Municipal building in Rothwell, Northamptonshire, England

The Market House is a historic building on Market Hill in Rothwell, a town in Northamptonshire, England. The building, which is the meeting place of Rothwell Town Council, is a Grade I listed building. It is managed by the Rothwell Preservation Trust based in Rothwell, Northamptonshire.

==History==
The building was commissioned by the lord of the manor, Thomas Tresham, whose seat was at Rushton Hall and who had a passion for strange and unusual buildings. As a recusant Catholic at a time of religious persecution, he spent long periods in prison for his beliefs. Unable to openly practise his faith, he encoded symbols of it into his buildings. The site he selected for the market house was a prominent location on the south side of Market Hill, where the annual Rothwell (or Rowell) Fair took place. The building was designed by John Thorpe in the neoclassical style, built by a local stonemason, William Grumbold, in ashlar stone and was largely completed in 1578. The stone was donated by the Lord Lieutenant of Northamptonshire, Sir Christopher Hatton.
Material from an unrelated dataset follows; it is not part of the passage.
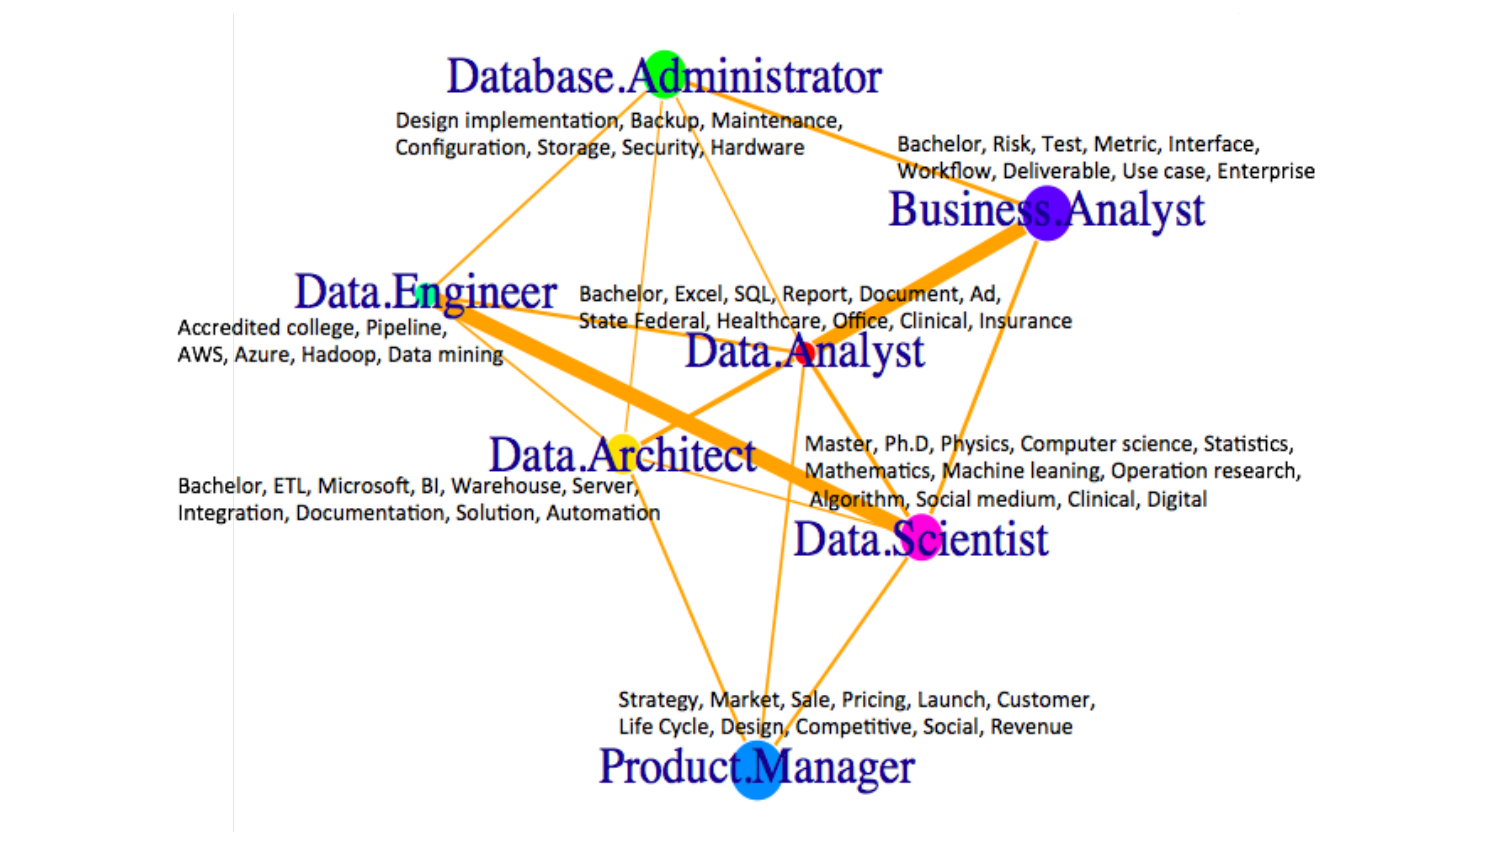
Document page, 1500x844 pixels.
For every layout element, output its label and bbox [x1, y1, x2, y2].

picture [165, 12, 1335, 832]
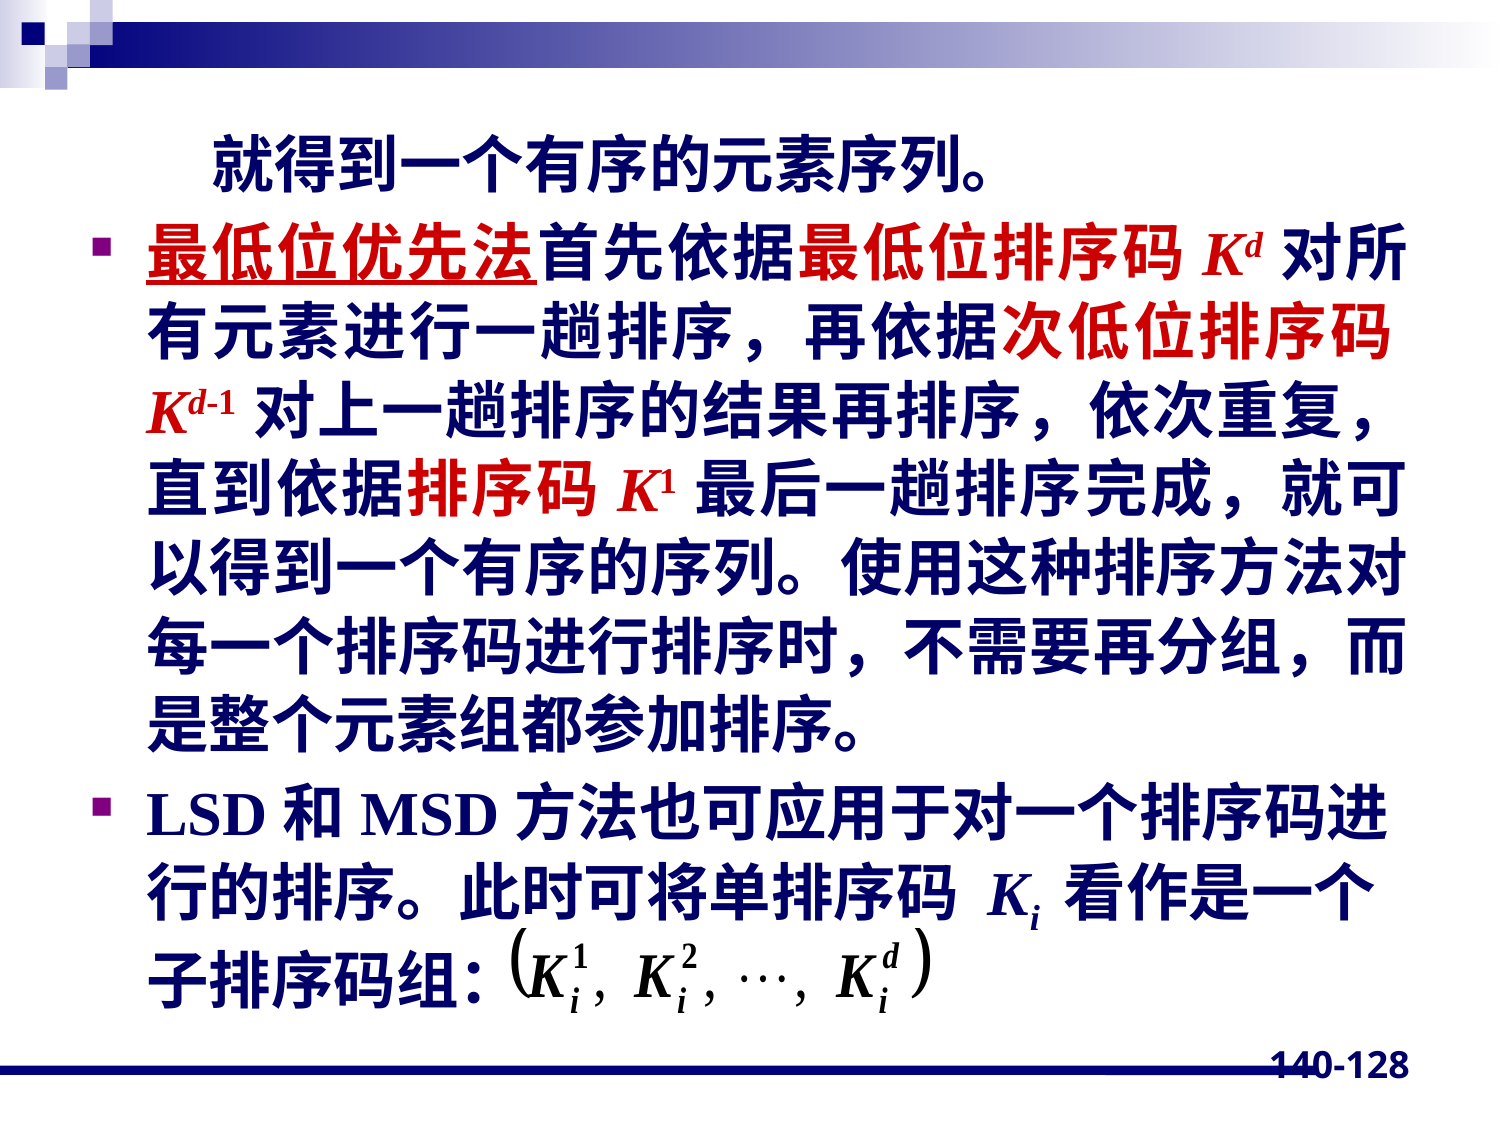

The building was laid out in the shape of a cross, a gesture to his religious beliefs, intended to recall the crucifixion of Jesus. The design involved a symmetrical main frontage of three bays facing onto Market Hill. The central bay, which was slightly projected forward, featured a round headed opening with imposts and an archivolt flanked by Doric order pilasters supporting an entablature; the bay was blind and flanked by Ionic order pilasters on the first floor. The bays on either side of the central bay originally featured round headed openings; these bays were fenestrated by mullioned and transomed windows on the first floor. A band at first floor level recorded in Latin that: "This is the work of Sir Thomas Tresham, Knight. He did it for the sake of his beloved native land and county of Northampton but most of all on account of this his neighbouring town". At roof level, there was an entablature, which was decorated with heraldic devices. There was a round tower in the southeast corner which was at the rear of the building. Although Tresham gave the market house to the town, it was left without a roof at that time, probably because he did not have the funds to complete it.

In the late 16th century, Tresham commissioned the Rushton Triangular Lodge, which was laid out in the shape of a triangle, again a gesture to his religious beliefs, intended to recall the trinity. The market house was in a dilapidated state by the early 18th century and was restored in 1827. During the 19th century, the building was primarily used as a lock-up for petty criminals. Following significant population growth, largely as a result of its status as a market town, a local board was appointed in Rothwell in 1891. After the local board was succeeded by Rothwell Urban District Council in 1894, the new council instructed a local contractor, Margetts & Neal, to complete the building, to a design by local architect John Alfred Gotch. The building was finally roofed in 1895. As part of the refurbishment a clock was added (a timepiece by J. B. Joyce & Co) with two dials, one external and one internal.

The council then used the building to accommodate its council chamber and the local public library. The building ceased to be the local seat of government when the council moved to the Manor House in 1936. The market house continued to accommodate the local public library until the library service moved to a new building on the north side of Market Hill in 1986. Rothwell Preservation Trust, which was formed in 1985, took over the management of the building, which became the meeting place of Rothwell Town Council. Prince Richard, Duke of Gloucester visited the market house and reviewed the work of the trust in 1989.